:: MATERIAL PROVIDED ::
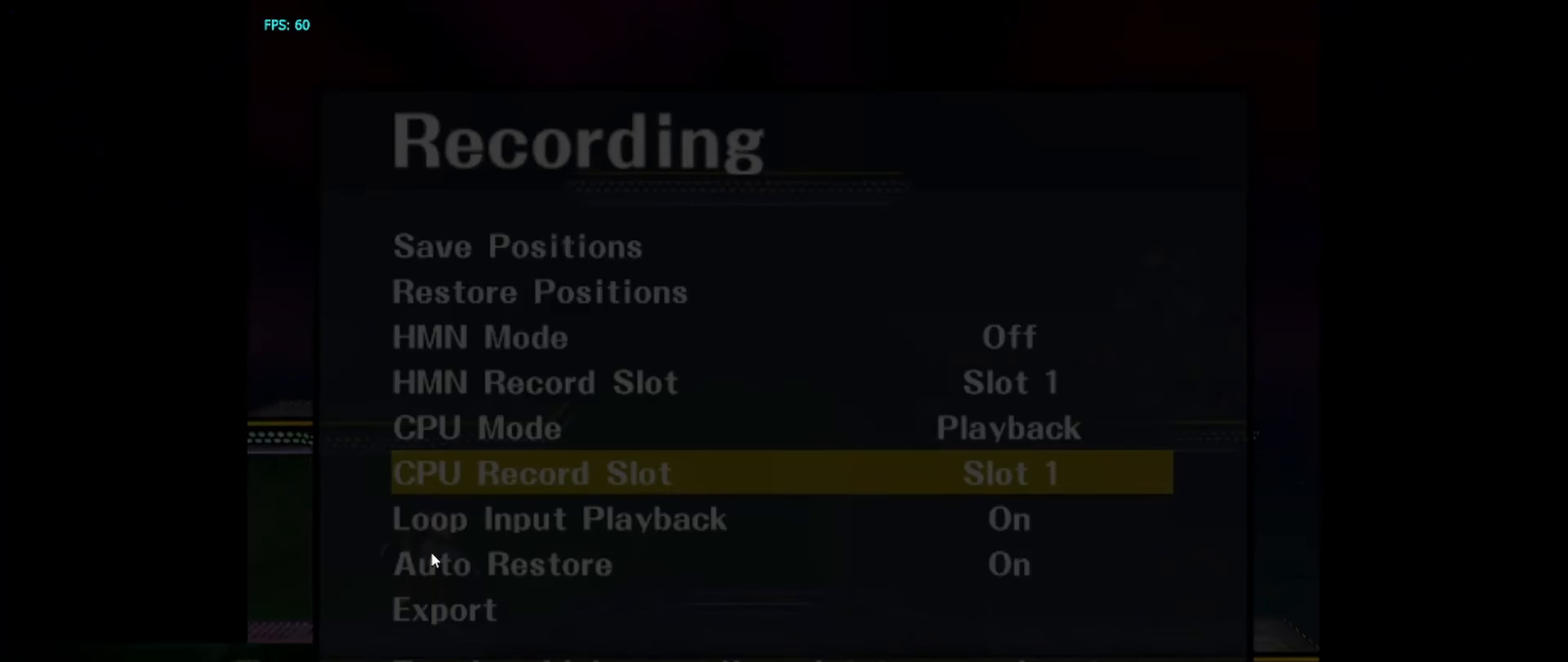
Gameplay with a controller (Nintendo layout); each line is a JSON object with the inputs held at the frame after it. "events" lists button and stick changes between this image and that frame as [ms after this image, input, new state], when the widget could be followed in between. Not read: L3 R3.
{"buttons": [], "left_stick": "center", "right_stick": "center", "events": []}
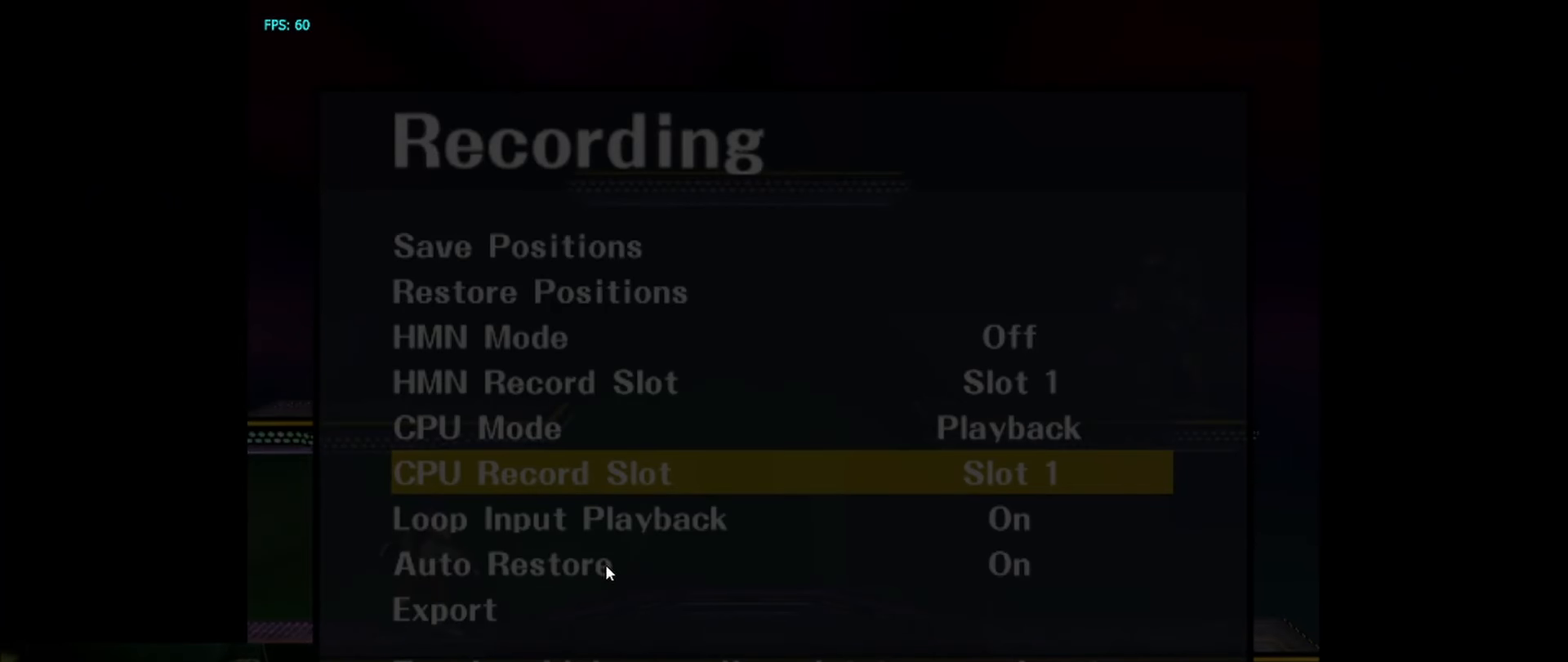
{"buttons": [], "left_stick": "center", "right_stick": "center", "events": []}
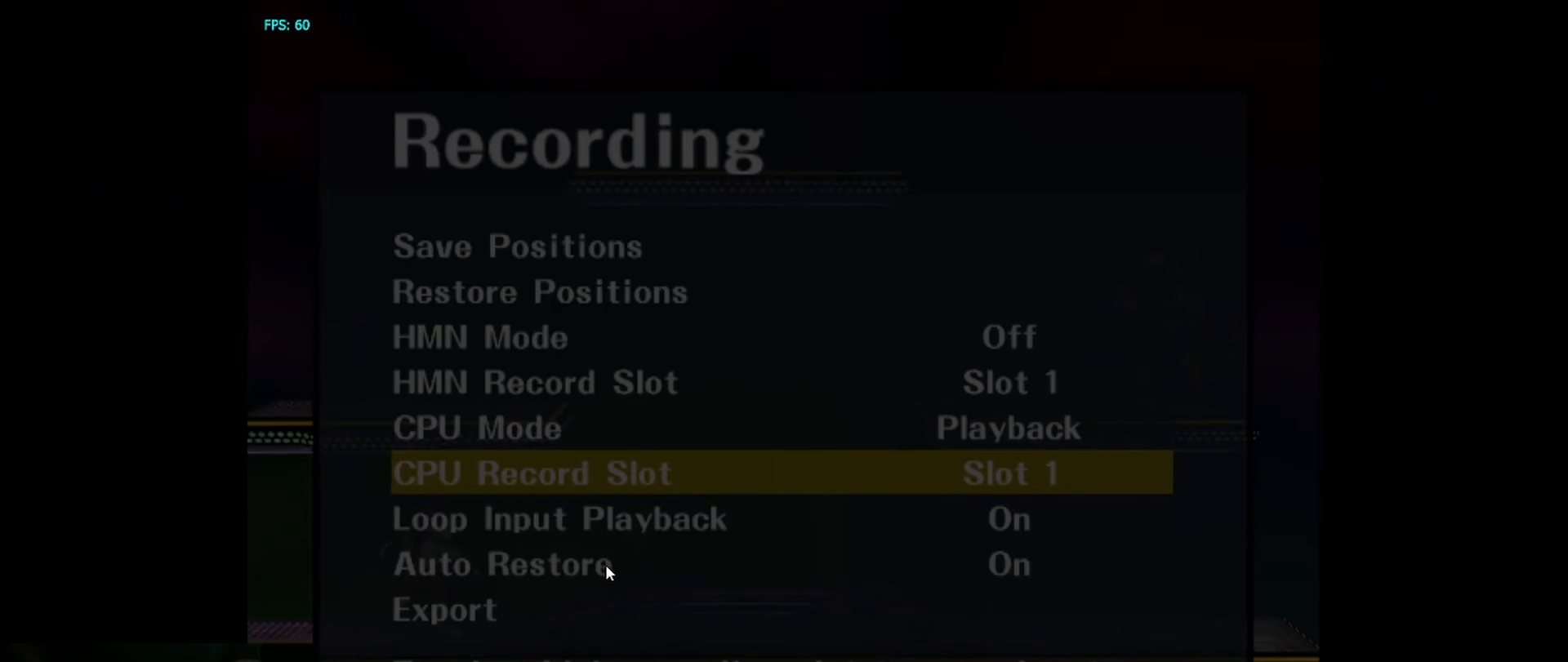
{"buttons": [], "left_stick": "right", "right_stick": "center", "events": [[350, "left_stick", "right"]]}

:: HOW TO COMPLETE THIS TASK ::
Print all the material above exactly, and drop the images.

:: WRITTEN RESPONSE ::
Gameplay with a controller (Nintendo layout); each line is a JSON object with the inputs held at the frame after it. "events" lists button and stick changes between this image and that frame as [ms after this image, input, new state], when the widget could be followed in between. Not read: L3 R3.
{"buttons": [], "left_stick": "center", "right_stick": "center", "events": []}
{"buttons": [], "left_stick": "center", "right_stick": "center", "events": []}
{"buttons": [], "left_stick": "right", "right_stick": "center", "events": [[350, "left_stick", "right"]]}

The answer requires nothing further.